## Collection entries
====
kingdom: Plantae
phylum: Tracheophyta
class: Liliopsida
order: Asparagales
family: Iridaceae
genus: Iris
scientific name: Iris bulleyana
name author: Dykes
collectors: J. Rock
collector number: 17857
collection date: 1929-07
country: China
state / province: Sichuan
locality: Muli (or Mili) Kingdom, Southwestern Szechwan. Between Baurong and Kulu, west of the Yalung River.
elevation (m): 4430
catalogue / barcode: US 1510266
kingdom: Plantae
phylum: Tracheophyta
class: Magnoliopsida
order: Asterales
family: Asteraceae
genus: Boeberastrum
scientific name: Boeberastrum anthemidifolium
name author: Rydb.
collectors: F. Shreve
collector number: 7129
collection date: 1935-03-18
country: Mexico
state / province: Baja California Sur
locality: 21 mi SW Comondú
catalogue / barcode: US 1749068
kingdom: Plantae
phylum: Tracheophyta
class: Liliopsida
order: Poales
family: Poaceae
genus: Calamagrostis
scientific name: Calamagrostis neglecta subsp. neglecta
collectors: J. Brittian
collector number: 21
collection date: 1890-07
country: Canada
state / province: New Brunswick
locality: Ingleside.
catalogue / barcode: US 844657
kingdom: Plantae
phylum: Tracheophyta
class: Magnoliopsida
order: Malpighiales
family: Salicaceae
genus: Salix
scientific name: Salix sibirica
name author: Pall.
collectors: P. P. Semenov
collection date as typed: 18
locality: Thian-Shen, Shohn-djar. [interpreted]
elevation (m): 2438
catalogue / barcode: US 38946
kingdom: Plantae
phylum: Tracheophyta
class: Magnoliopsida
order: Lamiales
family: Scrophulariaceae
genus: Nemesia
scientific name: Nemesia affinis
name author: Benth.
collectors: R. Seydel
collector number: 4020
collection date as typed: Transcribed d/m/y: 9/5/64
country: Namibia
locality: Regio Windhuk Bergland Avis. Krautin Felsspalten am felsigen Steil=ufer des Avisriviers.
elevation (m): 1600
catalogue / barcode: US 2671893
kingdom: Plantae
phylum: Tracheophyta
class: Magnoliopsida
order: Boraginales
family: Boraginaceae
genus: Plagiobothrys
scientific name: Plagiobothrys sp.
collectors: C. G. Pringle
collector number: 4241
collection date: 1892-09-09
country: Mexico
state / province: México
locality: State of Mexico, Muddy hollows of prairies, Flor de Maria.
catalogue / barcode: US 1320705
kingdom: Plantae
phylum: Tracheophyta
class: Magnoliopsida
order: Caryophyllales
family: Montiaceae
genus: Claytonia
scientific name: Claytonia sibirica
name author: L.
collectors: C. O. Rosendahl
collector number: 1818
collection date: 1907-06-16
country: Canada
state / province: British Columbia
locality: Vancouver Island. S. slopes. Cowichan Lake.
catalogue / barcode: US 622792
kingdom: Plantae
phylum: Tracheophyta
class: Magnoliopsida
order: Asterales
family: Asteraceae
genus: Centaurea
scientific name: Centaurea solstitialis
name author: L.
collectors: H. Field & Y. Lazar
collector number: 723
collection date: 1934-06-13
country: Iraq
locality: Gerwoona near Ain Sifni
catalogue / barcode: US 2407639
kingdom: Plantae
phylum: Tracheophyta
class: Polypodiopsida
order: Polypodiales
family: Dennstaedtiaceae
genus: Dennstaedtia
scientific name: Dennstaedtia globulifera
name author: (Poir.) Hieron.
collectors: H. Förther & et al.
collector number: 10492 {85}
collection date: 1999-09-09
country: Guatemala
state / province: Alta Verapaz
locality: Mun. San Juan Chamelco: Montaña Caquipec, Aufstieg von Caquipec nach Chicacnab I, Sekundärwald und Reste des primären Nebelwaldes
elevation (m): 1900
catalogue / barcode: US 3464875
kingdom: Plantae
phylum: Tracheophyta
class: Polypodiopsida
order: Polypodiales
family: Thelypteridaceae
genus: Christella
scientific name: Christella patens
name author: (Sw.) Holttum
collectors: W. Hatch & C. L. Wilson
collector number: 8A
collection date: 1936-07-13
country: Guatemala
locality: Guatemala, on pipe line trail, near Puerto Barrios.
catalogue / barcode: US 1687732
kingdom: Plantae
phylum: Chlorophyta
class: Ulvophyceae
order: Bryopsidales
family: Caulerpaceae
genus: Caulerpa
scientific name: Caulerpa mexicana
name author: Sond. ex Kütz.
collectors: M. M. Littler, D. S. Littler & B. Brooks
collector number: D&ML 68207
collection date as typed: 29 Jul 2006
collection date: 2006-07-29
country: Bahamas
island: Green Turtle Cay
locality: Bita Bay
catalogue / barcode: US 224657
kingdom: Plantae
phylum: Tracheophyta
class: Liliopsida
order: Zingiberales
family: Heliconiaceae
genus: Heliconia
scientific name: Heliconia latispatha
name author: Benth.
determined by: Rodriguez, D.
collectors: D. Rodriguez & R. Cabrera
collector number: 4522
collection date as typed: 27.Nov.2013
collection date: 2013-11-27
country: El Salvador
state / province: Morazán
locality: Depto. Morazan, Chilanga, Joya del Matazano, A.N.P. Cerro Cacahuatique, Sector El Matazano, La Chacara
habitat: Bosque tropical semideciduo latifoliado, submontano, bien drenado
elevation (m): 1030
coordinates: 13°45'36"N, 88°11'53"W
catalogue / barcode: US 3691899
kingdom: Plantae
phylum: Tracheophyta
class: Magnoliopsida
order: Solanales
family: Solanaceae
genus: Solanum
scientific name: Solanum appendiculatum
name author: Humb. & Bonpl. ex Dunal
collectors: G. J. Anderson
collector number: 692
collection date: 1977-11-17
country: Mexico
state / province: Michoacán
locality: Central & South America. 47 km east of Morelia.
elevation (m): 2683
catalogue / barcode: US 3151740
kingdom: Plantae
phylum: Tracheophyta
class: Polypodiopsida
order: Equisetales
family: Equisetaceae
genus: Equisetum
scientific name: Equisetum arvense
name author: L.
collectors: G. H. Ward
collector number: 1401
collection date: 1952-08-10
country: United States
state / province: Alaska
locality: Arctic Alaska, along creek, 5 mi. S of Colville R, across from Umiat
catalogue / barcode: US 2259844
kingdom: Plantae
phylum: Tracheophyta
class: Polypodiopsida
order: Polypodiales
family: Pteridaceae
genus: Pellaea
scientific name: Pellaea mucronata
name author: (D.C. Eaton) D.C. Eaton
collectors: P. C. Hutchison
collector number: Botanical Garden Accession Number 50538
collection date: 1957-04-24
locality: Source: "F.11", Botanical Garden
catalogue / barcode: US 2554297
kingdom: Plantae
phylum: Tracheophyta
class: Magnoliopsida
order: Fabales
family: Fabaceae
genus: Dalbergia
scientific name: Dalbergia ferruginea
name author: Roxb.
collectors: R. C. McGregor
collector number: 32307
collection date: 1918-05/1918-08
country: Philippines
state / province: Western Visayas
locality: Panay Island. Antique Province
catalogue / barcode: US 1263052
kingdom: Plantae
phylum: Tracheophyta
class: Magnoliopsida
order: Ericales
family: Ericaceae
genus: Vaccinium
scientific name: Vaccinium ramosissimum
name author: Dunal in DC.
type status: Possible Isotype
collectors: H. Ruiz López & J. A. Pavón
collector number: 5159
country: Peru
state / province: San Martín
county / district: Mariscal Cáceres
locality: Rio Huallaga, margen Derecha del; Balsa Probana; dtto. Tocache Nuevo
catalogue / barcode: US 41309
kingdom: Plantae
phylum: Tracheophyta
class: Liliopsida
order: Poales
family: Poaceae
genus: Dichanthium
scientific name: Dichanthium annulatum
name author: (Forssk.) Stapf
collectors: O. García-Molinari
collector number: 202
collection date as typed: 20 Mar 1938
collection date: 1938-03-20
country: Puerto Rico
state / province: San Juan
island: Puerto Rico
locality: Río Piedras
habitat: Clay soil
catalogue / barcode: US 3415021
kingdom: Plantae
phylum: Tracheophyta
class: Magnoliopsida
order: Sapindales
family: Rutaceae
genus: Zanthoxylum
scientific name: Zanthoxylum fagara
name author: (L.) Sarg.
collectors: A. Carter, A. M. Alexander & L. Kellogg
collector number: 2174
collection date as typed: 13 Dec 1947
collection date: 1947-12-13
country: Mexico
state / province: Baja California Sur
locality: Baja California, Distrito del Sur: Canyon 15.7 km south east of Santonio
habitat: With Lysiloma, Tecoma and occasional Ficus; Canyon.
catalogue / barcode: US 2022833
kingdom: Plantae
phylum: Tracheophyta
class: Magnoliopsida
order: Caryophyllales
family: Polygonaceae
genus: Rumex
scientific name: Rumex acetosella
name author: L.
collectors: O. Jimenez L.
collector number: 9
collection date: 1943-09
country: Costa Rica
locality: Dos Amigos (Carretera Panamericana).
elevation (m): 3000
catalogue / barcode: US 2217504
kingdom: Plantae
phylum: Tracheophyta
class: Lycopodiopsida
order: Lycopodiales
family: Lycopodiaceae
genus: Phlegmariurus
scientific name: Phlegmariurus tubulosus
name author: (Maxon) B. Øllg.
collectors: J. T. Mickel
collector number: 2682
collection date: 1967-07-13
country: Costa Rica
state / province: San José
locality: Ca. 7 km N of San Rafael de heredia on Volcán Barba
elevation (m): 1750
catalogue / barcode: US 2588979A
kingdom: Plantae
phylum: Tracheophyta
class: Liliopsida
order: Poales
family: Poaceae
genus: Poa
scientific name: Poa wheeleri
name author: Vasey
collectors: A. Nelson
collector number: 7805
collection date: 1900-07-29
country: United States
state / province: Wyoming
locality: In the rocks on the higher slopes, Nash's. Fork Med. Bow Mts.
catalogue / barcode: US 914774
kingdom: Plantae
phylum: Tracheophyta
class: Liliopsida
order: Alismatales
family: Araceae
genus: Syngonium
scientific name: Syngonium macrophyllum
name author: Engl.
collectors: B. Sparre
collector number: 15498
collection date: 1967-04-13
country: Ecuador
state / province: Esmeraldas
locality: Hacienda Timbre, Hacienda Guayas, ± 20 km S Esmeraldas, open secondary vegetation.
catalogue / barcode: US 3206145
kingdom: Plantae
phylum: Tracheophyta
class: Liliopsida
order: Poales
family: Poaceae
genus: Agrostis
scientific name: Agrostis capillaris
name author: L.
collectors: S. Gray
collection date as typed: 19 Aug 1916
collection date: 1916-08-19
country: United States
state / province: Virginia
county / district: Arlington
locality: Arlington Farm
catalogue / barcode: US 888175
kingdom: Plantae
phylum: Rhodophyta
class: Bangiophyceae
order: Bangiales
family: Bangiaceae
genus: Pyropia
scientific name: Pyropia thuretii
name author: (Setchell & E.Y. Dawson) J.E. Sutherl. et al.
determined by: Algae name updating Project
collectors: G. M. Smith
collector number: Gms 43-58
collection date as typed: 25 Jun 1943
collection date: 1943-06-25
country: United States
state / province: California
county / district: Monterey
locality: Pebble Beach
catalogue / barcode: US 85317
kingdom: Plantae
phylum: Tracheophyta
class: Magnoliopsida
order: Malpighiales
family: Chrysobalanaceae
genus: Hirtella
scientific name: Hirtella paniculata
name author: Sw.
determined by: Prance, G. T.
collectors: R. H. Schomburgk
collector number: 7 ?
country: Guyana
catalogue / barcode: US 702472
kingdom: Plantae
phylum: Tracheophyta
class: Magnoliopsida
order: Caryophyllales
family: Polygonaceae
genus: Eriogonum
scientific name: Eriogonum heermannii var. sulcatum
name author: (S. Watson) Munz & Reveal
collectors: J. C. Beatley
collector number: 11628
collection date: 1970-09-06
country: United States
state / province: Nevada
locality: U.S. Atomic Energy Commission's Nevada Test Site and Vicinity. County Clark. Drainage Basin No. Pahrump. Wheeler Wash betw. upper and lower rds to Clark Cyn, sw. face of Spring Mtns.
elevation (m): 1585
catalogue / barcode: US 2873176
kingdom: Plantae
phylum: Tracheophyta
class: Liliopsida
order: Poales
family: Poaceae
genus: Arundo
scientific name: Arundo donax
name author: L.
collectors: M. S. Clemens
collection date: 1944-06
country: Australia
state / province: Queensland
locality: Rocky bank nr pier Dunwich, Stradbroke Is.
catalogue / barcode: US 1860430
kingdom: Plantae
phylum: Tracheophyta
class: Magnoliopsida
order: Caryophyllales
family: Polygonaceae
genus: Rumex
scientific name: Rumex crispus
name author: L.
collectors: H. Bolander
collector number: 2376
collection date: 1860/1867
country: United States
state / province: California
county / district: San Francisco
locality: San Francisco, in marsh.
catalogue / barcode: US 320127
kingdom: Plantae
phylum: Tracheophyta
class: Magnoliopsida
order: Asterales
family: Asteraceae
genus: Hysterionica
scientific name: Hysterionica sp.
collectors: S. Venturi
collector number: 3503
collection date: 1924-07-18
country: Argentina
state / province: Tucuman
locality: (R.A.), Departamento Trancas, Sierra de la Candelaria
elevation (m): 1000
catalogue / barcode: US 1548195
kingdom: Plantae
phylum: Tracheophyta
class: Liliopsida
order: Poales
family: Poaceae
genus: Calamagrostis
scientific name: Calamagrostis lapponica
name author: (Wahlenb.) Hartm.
====
## TASK
Rewrite the stretch of the listing from its start through the line containing "catalogue / barcode: US 1510266" as a two-column CSV with the header columns field and value. Give one row per line, and put each entry in a single quoted field.

## RESPONSE TO THE TASK
field,value
"kingdom:","Plantae"
"phylum:","Tracheophyta"
"class:","Liliopsida"
"order:","Asparagales"
"family:","Iridaceae"
"genus:","Iris"
"scientific name:","Iris bulleyana"
"name author:","Dykes"
"collectors:","J. Rock"
"collector number:","17857"
"collection date:","1929-07"
"country:","China"
"state / province:","Sichuan"
"locality:","Muli (or Mili) Kingdom, Southwestern Szechwan. Between Baurong and Kulu, west of the Yalung River."
"elevation (m):","4430"
"catalogue / barcode:","US 1510266"